Hepatitis C (HCV) is a blood-borne virus and affects up to 1% of the Scottish Population.[1] Around 90% of those infected with HCV acquire the virus through injecting drug use behaviour.[2] HCV related liver disease is a primary contributor to morbidity and mortality among people who inject drugs (PWID).[3] HCV is preventable, treatable and curable, with research supporting the treatment of active injecting drug users for Hepatitis C.[4] The efficacy of pan-genotypic direct-acting antivirals (DAA) provides an excellent opportunity to scale up HCV diagnosis and treatment, ultimately achieving the WHO target of HCV elimination by 2030.[5,6]

There is evidence that HCV care engagement is associated with change in behaviours among PWID. Studies have demonstrated the positive impact of HCV status notification on reduction in injecting behaviour among PWID.[7,8] Furthermore, a systematic review highlighted the positive impact of HCV treatment on patients' injecting and sharing behaviour.[9]

The causes of death among PWID are strongly associated with active drug use.[10] Scotland has observed a twofold increase in drug-related deaths between 2008 and 2018, with Tayside experiencing the highest number of drug deaths ever recorded in the region in 2018.[11,12] It is vital that informed action is urgently undertaken to reverse this trend.

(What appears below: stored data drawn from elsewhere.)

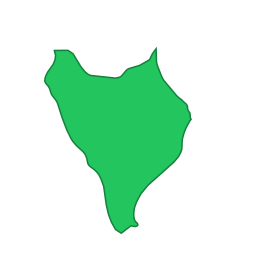 outline of Gia Lai, rotated 161°
{"feature_id": "VNM-478", "entity_name": "Gia Lai", "entity_type": "Province", "adm_level": 1, "iso_a3": "VNM", "parent_name": "Vietnam", "parent_adm1": "", "projection": "equal_earth", "projection_center": [108.233, 13.818], "detail": "fine", "context": "isolated", "style": "filled", "palette": "green", "viewbox_px": 256, "rotation_deg": 161, "n_neighbors": 0, "source": "natural_earth", "source_scale": "10m", "svg_char_len": 1466}
<svg xmlns="http://www.w3.org/2000/svg" viewBox="0 0 256 256"><g transform="rotate(161 128 128)"><path d="M75.6,193.8L76.8,190.0L79.6,181.0L79.9,177.4L79.4,165.8L78.7,161.5L71.5,142.8L70.0,139.9L67.9,137.0L67.8,136.5L66.9,134.7L65.3,132.0L64.8,130.3L64.8,129.0L65.4,126.5L65.5,125.4L64.6,121.8L65.0,119.9L65.5,118.5L65.7,117.2L65.5,115.7L67.4,114.4L73.1,109.2L76.6,105.1L79.8,100.5L81.7,96.4L82.9,93.1L84.2,90.1L86.2,87.6L89.6,84.5L95.5,80.9L127.7,67.4L137.2,61.6L143.8,55.5L147.9,50.4L150.4,45.4L151.4,42.0L151.7,39.5L151.6,38.0L151.3,37.0L150.3,35.1L150.1,34.2L150.2,33.1L150.8,32.6L151.7,32.4L152.9,32.4L154.0,32.8L156.0,34.0L156.7,34.4L157.6,34.4L168.6,30.7L172.8,36.0L174.3,44.1L174.6,52.4L173.6,62.2L170.0,80.7L170.1,88.4L170.8,93.5L172.2,97.3L173.6,99.9L176.3,103.8L177.1,105.4L177.5,107.0L177.4,109.2L177.0,111.6L176.9,114.7L177.2,117.4L178.3,120.4L182.3,127.7L184.5,133.1L185.3,136.4L186.5,146.1L186.9,158.8L186.6,173.8L186.8,176.4L187.4,178.7L188.9,182.8L189.4,185.0L189.5,187.1L189.3,189.5L189.4,191.6L189.7,193.3L191.0,196.5L191.4,198.1L191.3,199.8L190.4,201.8L188.6,204.2L185.8,207.0L178.4,212.3L176.5,214.2L174.8,216.4L172.8,220.2L172.4,225.3L159.5,221.0L155.8,216.1L152.5,200.9L151.4,197.9L150.3,195.1L148.3,191.8L146.3,189.9L123.7,179.3L120.3,178.8L118.5,178.9L116.9,179.4L111.0,183.0L109.5,183.6L107.9,183.9L96.8,183.4L86.1,185.4L85.2,185.8L84.5,186.4L80.9,190.1L78.3,192.0L75.6,193.8Z" fill="#22c55e" stroke="#15803d" stroke-width="1.5"/></g></svg>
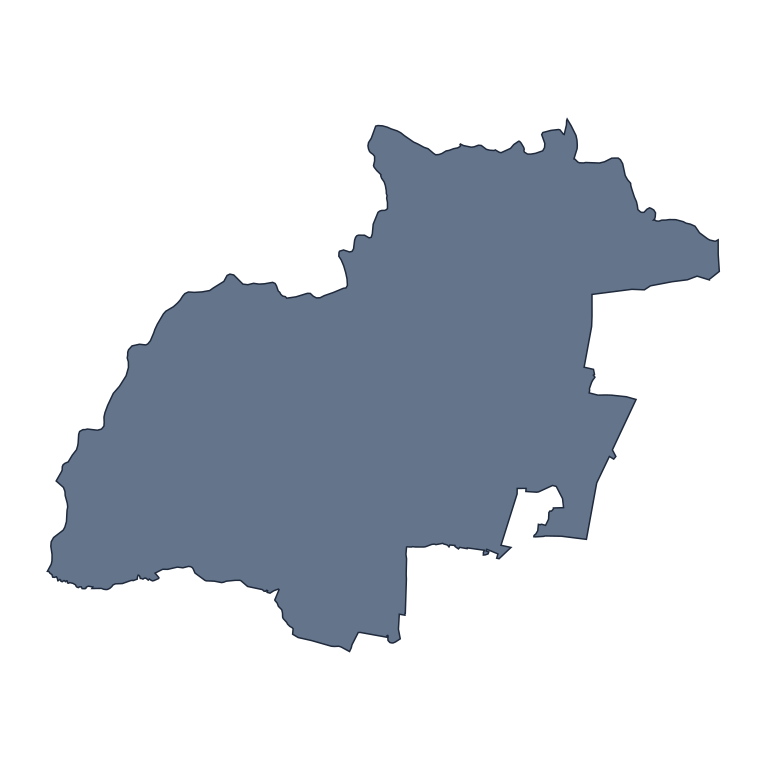 the district of Tonalá, Jalisco, Mexico, rotated 271°
{"feature_id": "50627088B51379954961865", "entity_name": "Tonalá", "entity_type": "district", "adm_level": 2, "iso_a3": "MEX", "parent_name": "Mexico", "parent_adm1": "Jalisco", "projection": "orthographic", "projection_center": [-103.228, 20.618], "detail": "fine", "context": "isolated", "style": "filled", "palette": "slate", "viewbox_px": 768, "rotation_deg": 271, "n_neighbors": 0, "source": "geoboundaries", "source_scale": "gbopen_adm2", "svg_char_len": 6102}
<svg xmlns="http://www.w3.org/2000/svg" viewBox="0 0 768 768"><g transform="rotate(271 384 384)"><path d="M132.2,297.0L129.0,302.6L126.2,316.1L120.9,335.9L120.7,338.8L121.0,343.3L120.4,345.5L115.9,354.2L119.7,355.9L122.6,356.5L135.1,362.6L135.2,364.5L130.8,391.6L132.5,391.4L132.7,392.1L132.1,392.5L129.7,392.3L127.6,392.5L125.7,394.3L125.3,395.7L125.2,397.5L126.3,400.0L129.5,404.7L139.1,402.7L154.1,403.3L153.2,409.0L155.2,409.0L155.2,409.3L189.4,409.8L194.0,409.5L209.7,409.6L214.0,408.9L221.4,409.4L221.7,410.6L221.5,411.7L221.5,414.6L221.9,415.1L221.6,418.1L221.7,426.5L222.0,428.3L224.5,434.7L224.8,437.1L224.3,438.7L225.7,445.5L225.0,446.7L224.4,449.4L223.7,450.6L222.3,451.8L224.2,452.7L223.8,457.8L222.8,457.8L220.4,461.3L222.0,462.6L220.8,470.0L221.6,470.1L219.5,487.3L217.3,486.3L214.7,486.3L214.9,488.2L215.9,491.0L217.9,491.7L218.8,489.1L220.5,489.7L216.1,500.9L211.8,499.7L211.3,502.1L222.8,513.8L224.8,503.8L276.4,519.0L281.9,519.0L282.1,527.9L279.0,527.7L278.5,538.4L278.8,540.4L285.5,554.3L284.6,558.0L272.6,564.5L263.5,565.7L263.0,555.5L261.9,555.5L259.8,553.6L259.9,552.1L258.4,551.1L251.7,550.9L245.5,548.0L246.5,544.1L246.4,543.3L246.0,542.7L246.4,540.8L240.0,540.3L236.8,538.5L235.2,536.7L233.9,536.5L233.8,538.1L234.4,546.1L234.9,548.0L234.9,564.0L232.2,589.1L288.8,598.4L315.5,610.6L312.9,615.0L315.6,617.1L322.1,613.5L372.9,636.3L375.5,626.5L376.8,611.9L376.9,606.2L376.6,598.1L378.7,589.3L381.1,589.7L383.1,589.5L389.4,591.6L391.5,592.7L394.5,594.8L396.5,593.2L397.2,594.3L402.3,593.2L404.3,583.8L445.1,590.6L455.4,590.8L477.2,590.4L483.0,630.2L482.7,642.7L486.8,648.7L491.3,670.3L493.5,685.6L497.3,695.1L493.8,707.3L494.1,707.2L502.4,717.3L519.4,715.9L534.0,715.6L532.7,713.3L532.5,712.5L533.6,707.3L534.8,705.0L540.7,696.8L547.2,692.2L549.2,687.5L550.1,683.1L551.5,680.5L553.4,672.9L553.4,666.4L552.8,662.7L552.7,658.9L551.6,656.0L551.8,653.3L552.6,652.1L552.6,650.6L554.0,651.8L555.9,652.3L559.9,652.5L562.7,650.7L564.2,648.1L564.8,646.4L563.3,643.8L560.2,641.0L560.1,638.8L560.4,637.6L562.8,634.8L566.8,634.2L570.8,633.2L575.3,631.1L583.7,628.2L586.8,627.3L589.0,627.1L592.6,623.9L596.7,621.5L608.4,618.8L612.3,616.5L614.0,614.2L613.8,607.8L610.0,600.5L608.7,595.5L609.0,581.8L608.5,579.7L608.6,575.6L609.2,574.0L612.2,570.9L612.4,570.0L622.8,573.0L626.0,573.1L631.2,572.7L635.9,571.6L645.5,566.6L652.1,562.5L650.6,562.0L646.2,561.9L636.6,559.8L637.0,558.9L641.2,555.5L641.5,554.0L640.5,546.5L638.2,538.4L636.1,537.3L627.3,540.6L623.2,540.4L619.9,538.6L617.3,531.5L616.4,526.7L616.4,523.5L618.3,520.3L619.8,519.8L621.3,520.1L623.1,519.5L627.3,516.9L629.0,515.3L629.1,514.4L625.7,509.6L621.8,506.4L617.3,497.0L617.8,495.0L620.0,491.2L619.4,490.1L619.6,485.8L620.4,482.3L624.2,477.1L624.4,474.2L622.7,469.9L622.3,467.1L623.8,459.3L625.3,456.2L624.7,455.8L623.5,456.3L622.7,455.8L621.4,453.6L620.5,449.5L618.8,445.2L618.1,442.0L615.5,437.9L614.4,434.9L614.1,431.6L615.4,429.6L620.0,424.0L621.4,419.7L624.6,413.6L626.4,409.4L632.6,400.1L635.4,396.5L637.3,392.8L639.2,386.7L640.8,383.0L642.1,378.0L642.3,373.4L641.7,371.2L629.5,367.0L625.1,364.3L621.8,363.8L618.7,364.4L616.2,365.5L615.0,366.7L613.4,369.0L611.5,370.6L606.8,370.7L602.2,369.7L600.5,370.4L597.3,373.0L593.2,377.3L592.1,377.1L589.7,378.0L586.1,380.6L582.4,381.9L577.2,382.9L574.4,383.0L572.4,383.8L569.9,383.4L565.6,384.3L559.4,384.4L558.1,382.9L557.6,381.6L557.5,378.7L556.8,376.6L555.5,375.0L543.6,370.4L534.0,369.7L530.4,368.6L529.9,366.5L532.4,362.0L532.4,355.9L531.7,354.2L530.1,353.0L527.3,352.1L518.7,351.2L516.1,349.8L515.4,347.3L517.3,341.2L516.0,337.2L514.7,336.7L510.9,336.6L507.4,339.0L501.3,341.7L494.5,343.8L488.4,345.2L481.9,345.7L479.4,344.3L479.0,341.7L474.6,331.7L471.3,322.7L469.1,318.6L468.9,314.9L470.5,311.8L473.3,308.7L473.3,305.7L469.6,294.4L468.1,285.2L469.6,283.9L470.2,281.1L471.9,279.2L473.8,278.2L475.2,276.6L480.2,274.8L482.6,273.4L483.7,270.9L482.1,262.6L481.7,257.3L482.4,251.8L480.9,246.1L481.4,241.2L490.4,231.9L491.2,228.0L489.8,225.2L483.8,222.1L477.0,211.6L474.4,208.1L472.9,200.3L472.3,192.7L472.6,186.8L470.9,183.3L468.4,181.2L464.3,178.7L461.2,176.0L457.6,172.1L453.0,164.6L450.2,162.2L439.8,156.3L434.4,153.9L431.4,153.0L423.2,149.7L419.9,147.1L418.9,145.1L419.5,138.8L417.7,131.4L413.8,128.0L411.3,127.2L408.3,127.2L405.5,126.8L401.8,128.0L396.0,128.2L387.7,126.0L377.0,119.5L369.9,113.5L357.9,108.1L350.5,105.5L346.0,104.6L340.6,104.9L337.0,104.7L334.0,102.3L332.8,98.3L333.8,88.2L333.2,86.0L333.1,83.7L331.2,80.5L328.4,79.6L319.6,79.2L316.9,78.8L312.9,77.7L307.6,73.7L300.6,69.6L299.1,66.3L297.7,64.6L295.8,63.8L292.3,63.7L290.8,63.1L281.3,57.9L275.0,65.3L270.9,66.9L266.8,67.2L259.3,69.4L255.5,69.9L252.1,69.3L240.9,68.9L235.3,67.4L232.3,65.8L224.7,56.3L220.4,54.0L215.9,53.7L207.7,55.1L201.4,55.1L198.0,54.4L190.8,50.7L190.6,52.3L189.0,53.3L187.6,55.3L185.1,56.1L184.9,57.8L185.5,59.8L183.9,60.8L181.6,61.3L181.7,61.9L182.9,63.3L182.3,64.1L181.1,64.5L180.7,65.8L181.9,67.4L181.8,67.9L180.8,68.9L181.7,70.0L181.5,70.7L179.7,71.0L179.3,71.7L179.9,73.5L179.2,76.6L177.8,79.0L176.2,79.8L175.4,80.8L175.1,82.1L175.9,83.0L175.9,84.8L174.1,85.8L174.1,88.7L174.6,88.9L174.7,89.6L175.8,90.0L176.7,92.0L176.0,96.4L174.4,95.5L174.7,105.0L173.9,107.3L173.6,109.6L173.8,111.2L174.9,113.4L176.6,115.3L178.3,116.5L179.5,118.9L179.9,125.9L183.1,134.4L183.3,136.0L183.0,136.5L184.6,140.7L187.0,140.9L188.6,141.5L188.5,142.1L187.5,143.1L185.3,143.7L185.3,145.0L184.7,146.4L185.7,147.8L185.7,149.4L183.8,151.7L184.9,152.8L183.6,154.7L183.1,156.1L183.5,157.6L185.6,162.1L186.5,162.3L190.9,158.4L194.9,166.0L194.9,171.0L197.3,180.6L196.7,186.1L198.2,191.6L198.0,193.8L197.1,195.5L195.9,196.4L191.7,198.3L184.6,208.3L184.1,209.6L183.9,217.7L182.6,225.1L183.0,227.1L184.1,229.8L185.1,238.6L185.2,243.2L184.9,244.3L179.2,251.1L176.3,266.0L174.8,267.6L174.7,269.4L175.7,270.1L175.4,271.2L173.6,270.8L172.9,273.7L175.4,277.5L177.1,282.0L176.6,282.6L175.6,282.3L166.3,278.6L165.7,278.7L163.1,281.0L159.8,282.3L156.5,285.7L153.3,286.5L149.1,286.7L147.7,287.3L144.0,290.8L142.2,291.8L140.1,294.0L138.6,296.6L137.7,297.4L132.2,297.0Z" fill="#64748b" stroke="#1e293b" stroke-width="1.5"/></g></svg>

The introduction of Multidisciplinary Managed Care Networks (MCN) in HCV treatment has increased access to services and reduced all-cause mortality.[13] The associated improvement in access into care and HCV treatment may have led to a greater degree of engagement with health services and may have had a stabilizing effect on drug using behaviour. However, there is concern around the potential impact of reduction in intensity of staff contact when transitioning from the interferon era to the DAA era of treatment. Interferon based treatment required a greater intensity of staff to patient engagement due to adverse side effects and long treatment duration. Contrastingly, DAA based treatment has minimal side effects and higher cure rates (in excess of 95%).[14] Thus, treatment pathways are streamlined and arguably provide less opportunity for patients to develop a therapeutic relationship with healthcare professionals involved in their care, and therefore reduced opportunities to facilitate change in patients' drug use behaviour, and lower risk of mortality.

The aims were to investigate whether HCV diagnosis and engagement in treatment services reduced all-cause mortality and drug-related death, and whether any effect was dependent on treatment regimen or intensity of engagement with staff. A series of retrospective case-control studies were carried out. Initially, comparing PWID with active HCV infection (PCR positive) vs PWID who were HCV infected but cured spontaneously (PCR negative), to elucidate whether knowledge of HCV infection status impacted risk of mortality. Secondly, comparing PCR-positive patients who engaged vs did not engage with treatment services to assess if outcomes were dependent on engagement. Finally, comparing interferon treated patients vs DAA-treated patients, exploring the effect of intensity of HCV therapy provider interaction on outcomes.